I have reviewed the transcript of the plea colloquy on February 10, 2003, as well as the plea agreement, and I find that Walker knowing and voluntarily entered into the plea agreement and was fully advised of all the essential matters relating to entry of such a plea. Even a cursory review of those proceedings demonstrate that Walker understood the nature of the plea, the potential consequences of the plea, and the potential sentence that he faced should he proceed to trial and be convicted.

I also agree with the Government that Walker is barred from raising his claims here in the first instance in a § 2255 proceeding. The law requires that such issues be raised, if at all, on direct appeal and a habeas corpus proceeding cannot be used to circumvent the requirement of direct appeal. The fact that a plea agreement precluded such direct appeal does not constitute "cause" to justify raising such claims in the first instance in a collateral proceeding.

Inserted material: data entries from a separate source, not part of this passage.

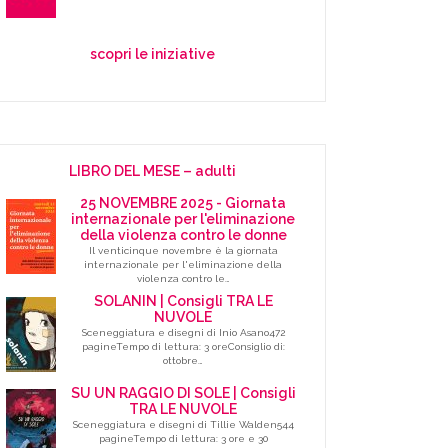
scopri le iniziative
LIBRO DEL MESE – adulti
25 NOVEMBRE 2025 - Giornata
internazionale per l'eliminazione
della violenza contro le donne
Il venticinque novembre è la giornata
internazionale per l'eliminazione della
violenza contro le…
SOLANIN | Consigli TRA LE
NUVOLE
Sceneggiatura e disegni di Inio Asano472
pagineTempo di lettura: 3 oreConsiglio di:
ottobre…
SU UN RAGGIO DI SOLE | Consigli
TRA LE NUVOLE
Sceneggiatura e disegni di Tillie Walden544
pagineTempo di lettura: 3 ore e 30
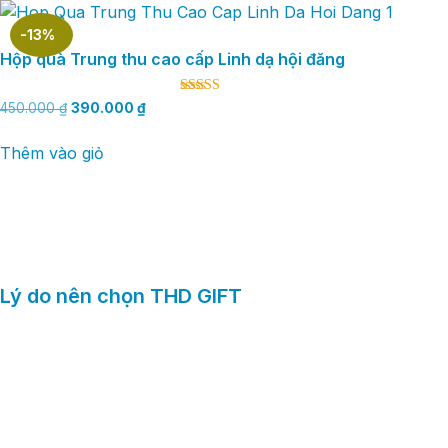
-13%
Hộp quà Trung thu cao cấp Linh dạ hội đăng
Được xếp
450.000
₫
390.000
₫
hạng
5.00
5 sao
Thêm vào giỏ
Lý do nên chọn THD GIFT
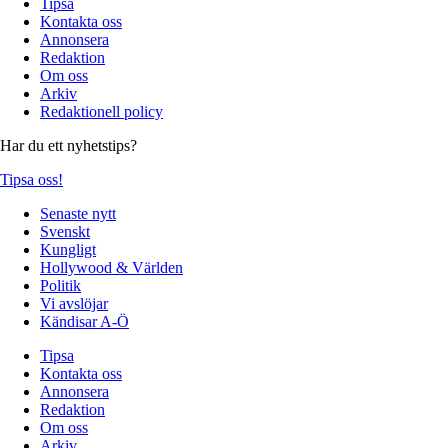
Tipsa
Kontakta oss
Annonsera
Redaktion
Om oss
Arkiv
Redaktionell policy
Har du ett nyhetstips?
Tipsa oss!
Senaste nytt
Svenskt
Kungligt
Hollywood & Världen
Politik
Vi avslöjar
Kändisar A-Ö
Tipsa
Kontakta oss
Annonsera
Redaktion
Om oss
Arkiv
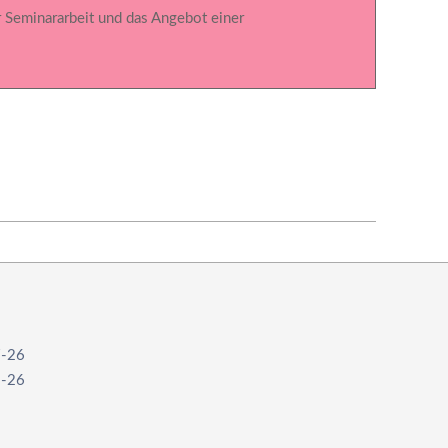
r Seminararbeit und das Angebot einer
7-26
1-26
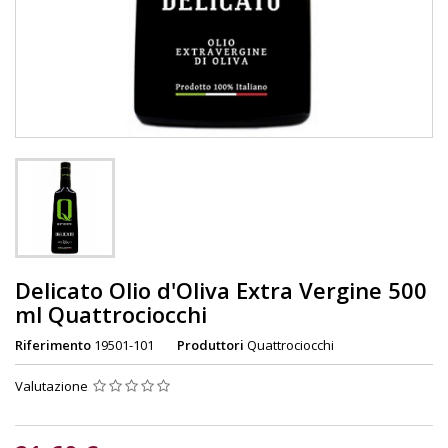
Delicato Olio d'Oliva Extra Vergine 500
ml Quattrociocchi
Riferimento
19501-101
Produttori
Quattrociocchi
Valutazione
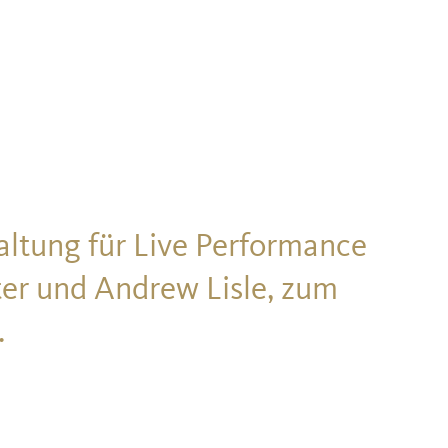
altung für Live Performance
er und Andrew Lisle, zum
.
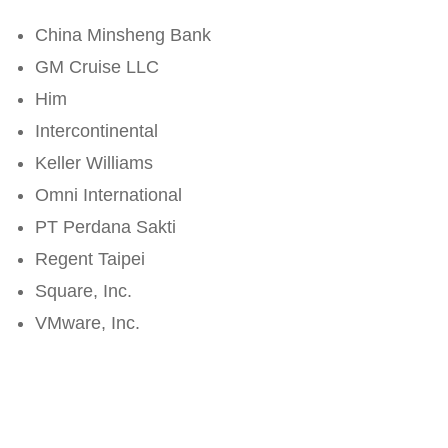
China Minsheng Bank
GM Cruise LLC
Him
Intercontinental
Keller Williams
Omni International
PT Perdana Sakti
Regent Taipei
Square, Inc.
VMware, Inc.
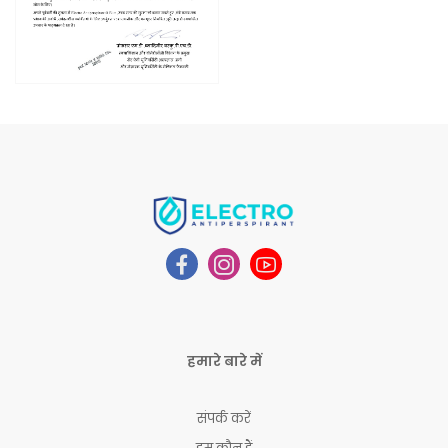
हमारे बारे में
संपर्क करें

I also find that Walker's claims of ineffective assistance of counsel to be without merit. From the record, it appears clear that experienced defense counsel was able to negotiate a very favorable plea agreement for someone who had three prior felony convictions involving narcotics offenses and who was facing, by virture of such a record, a mandatory sentence of life imprisonment. Several of the matters raised by Walker involve matters that occurred during pretrial proceedings that predated entry of the guilty plea. Some of them are of no consequence whatsoever. For example, counsel's failure to advise Walker that the case had been referred to a magistrate judge for pretrial motions and that he failed to advise Walker of certain court appearances. These claims, though, may not be raised in any proceeding once a valid guilty plea has been entered. Such a plea precludes assertion of independent claims relating to events that occurred prior to entry of the guilty plea.

Walker complains to some degree about the filing of the § 851 information, but it is hard to understand his logic since his lawyer was able to convince the Government to withdraw such a pleading which dramatically reduced his potential sentence.

Walker challenges the Criminal History determination and other matters, but these matters were all waived by virtue of the waiver of appeal provision and, in any event, they were matters that Walker agreed to by virtue of the Rule 11(e)(1)(C) plea agreement. The matters about which he now complains concerning the Sentencing Guidelines were all agreed to as part of the plea agreement.

I have considered all of the other matters mentioned by Walker in his several submissions and none of them warrant relief. To obtain relief under § 2255, Walker must show that his conviction and sentence were imposed in violation of the Constitution and laws of the United States. Furthermore, allegations concerning violations of federal law entitle Walker to relief only if they involve a "fundamental defect that results in a complete miscarriage of justice." Davis v. United States, 417 U.S. 333, 346 (1974). Walker has failed to make any such showing and, therefore, the petition must be dismissed.


I deny the request for an evidentiary hearing on the petition. The petition of Ronnie Walker pursuant to 28 U.S.C. § 2255 must be and hereby is dismissed.

I decline to issue a certificate of appealability because Walker has failed to make a substantial showing of the denial of a constitutional right. 28 U.S.C. § 2253(c).